In the 1970s, after President Richard Nixon used the FBI and other agencies to surveil both foreign and US citizens he perceived as hostile to his administration, President Jimmy Carter signed into law the Foreign Intelligence Surveillance Act. The law created the Foreign Intelligence Surveillance Court, which oversees the collection of intelligence about foreign citizens inside the US. In the 2000s, after the intelligence services fell short in tracing the perpetrators of 9/11, Congress added a new clause to the law: Section 702, which allowed the government to surveil foreign nationals outside the US by tapping their phones and collecting emails and text messages. To do so, intelligence agencies wouldn’t need a traditional warrant, but merely approval from the FISC—which meets in secret and only hears testimony from government agents.

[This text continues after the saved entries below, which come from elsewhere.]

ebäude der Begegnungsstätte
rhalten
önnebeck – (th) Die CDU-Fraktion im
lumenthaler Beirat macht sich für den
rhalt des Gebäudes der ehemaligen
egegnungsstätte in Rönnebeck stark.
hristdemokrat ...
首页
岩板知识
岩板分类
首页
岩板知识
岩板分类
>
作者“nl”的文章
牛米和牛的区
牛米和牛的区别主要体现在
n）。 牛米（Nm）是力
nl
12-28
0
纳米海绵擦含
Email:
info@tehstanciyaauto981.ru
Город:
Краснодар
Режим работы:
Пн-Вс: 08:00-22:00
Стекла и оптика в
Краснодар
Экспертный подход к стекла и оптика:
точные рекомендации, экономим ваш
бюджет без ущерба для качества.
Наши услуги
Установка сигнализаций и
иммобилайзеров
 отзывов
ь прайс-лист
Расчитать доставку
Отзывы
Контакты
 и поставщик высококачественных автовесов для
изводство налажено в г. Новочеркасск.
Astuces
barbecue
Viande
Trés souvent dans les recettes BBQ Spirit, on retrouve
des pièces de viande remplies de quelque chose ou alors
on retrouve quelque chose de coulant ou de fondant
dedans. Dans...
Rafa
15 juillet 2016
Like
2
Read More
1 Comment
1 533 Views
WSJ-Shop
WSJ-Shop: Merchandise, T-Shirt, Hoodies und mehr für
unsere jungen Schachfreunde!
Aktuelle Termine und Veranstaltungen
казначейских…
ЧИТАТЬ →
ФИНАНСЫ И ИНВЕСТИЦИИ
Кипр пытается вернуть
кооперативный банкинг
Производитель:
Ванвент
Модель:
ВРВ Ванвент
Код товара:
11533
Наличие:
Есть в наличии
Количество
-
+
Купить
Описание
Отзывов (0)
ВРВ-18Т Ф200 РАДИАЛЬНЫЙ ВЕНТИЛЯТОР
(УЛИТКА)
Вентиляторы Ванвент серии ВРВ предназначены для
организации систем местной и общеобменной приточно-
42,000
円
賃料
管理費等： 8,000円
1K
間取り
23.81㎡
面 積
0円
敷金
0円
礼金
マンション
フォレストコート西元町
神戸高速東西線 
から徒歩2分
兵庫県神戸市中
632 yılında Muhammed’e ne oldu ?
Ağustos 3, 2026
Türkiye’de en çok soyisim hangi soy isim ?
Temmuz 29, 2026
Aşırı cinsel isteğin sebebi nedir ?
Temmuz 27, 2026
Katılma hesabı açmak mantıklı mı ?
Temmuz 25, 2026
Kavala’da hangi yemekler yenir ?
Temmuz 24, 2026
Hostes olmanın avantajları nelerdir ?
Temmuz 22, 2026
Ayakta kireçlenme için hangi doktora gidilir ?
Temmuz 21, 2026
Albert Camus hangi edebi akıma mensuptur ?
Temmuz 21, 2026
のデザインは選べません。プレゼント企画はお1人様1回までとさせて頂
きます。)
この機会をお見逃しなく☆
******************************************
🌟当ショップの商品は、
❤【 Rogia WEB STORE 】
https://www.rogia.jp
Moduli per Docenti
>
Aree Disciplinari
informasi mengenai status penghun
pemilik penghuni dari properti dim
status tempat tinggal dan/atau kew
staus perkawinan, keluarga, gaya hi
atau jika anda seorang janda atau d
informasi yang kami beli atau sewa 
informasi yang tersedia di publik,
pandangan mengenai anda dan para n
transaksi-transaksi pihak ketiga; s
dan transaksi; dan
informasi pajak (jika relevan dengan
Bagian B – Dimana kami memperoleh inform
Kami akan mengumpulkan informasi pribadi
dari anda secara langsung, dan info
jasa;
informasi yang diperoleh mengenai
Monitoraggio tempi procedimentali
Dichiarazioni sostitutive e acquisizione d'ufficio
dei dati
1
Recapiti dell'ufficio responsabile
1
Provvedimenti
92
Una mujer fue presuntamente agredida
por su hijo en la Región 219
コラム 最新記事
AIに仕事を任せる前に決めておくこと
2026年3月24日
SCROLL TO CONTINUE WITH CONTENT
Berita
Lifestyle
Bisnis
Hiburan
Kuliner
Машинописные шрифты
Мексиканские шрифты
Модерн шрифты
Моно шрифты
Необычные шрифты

If collecting texts, emails, and phone calls from foreign nationals was the limit of this capability, it would probably be a lot less controversial than it is. But under Section 702, intelligence agencies are also allowed to collect or search for phone calls, emails, and text messages that are sent or received by US citizens—provided they are not the original target of the search. This seems to many like an obvious breach of the Fourth Amendment’s protection from unreasonable search and seizure, but the government and intelligence agencies have argued that it is a necessary evil in order to track down terrorists and other criminals, and that even under the Fourth Amendment, officials can search and/or seize property without a warrant if the alleged crime is serious enough.

Over the past two weeks, the debate over Section 702 has reached a fever pitch—the law is set to expire at the end of the year and, so far, hasn’t been renewed.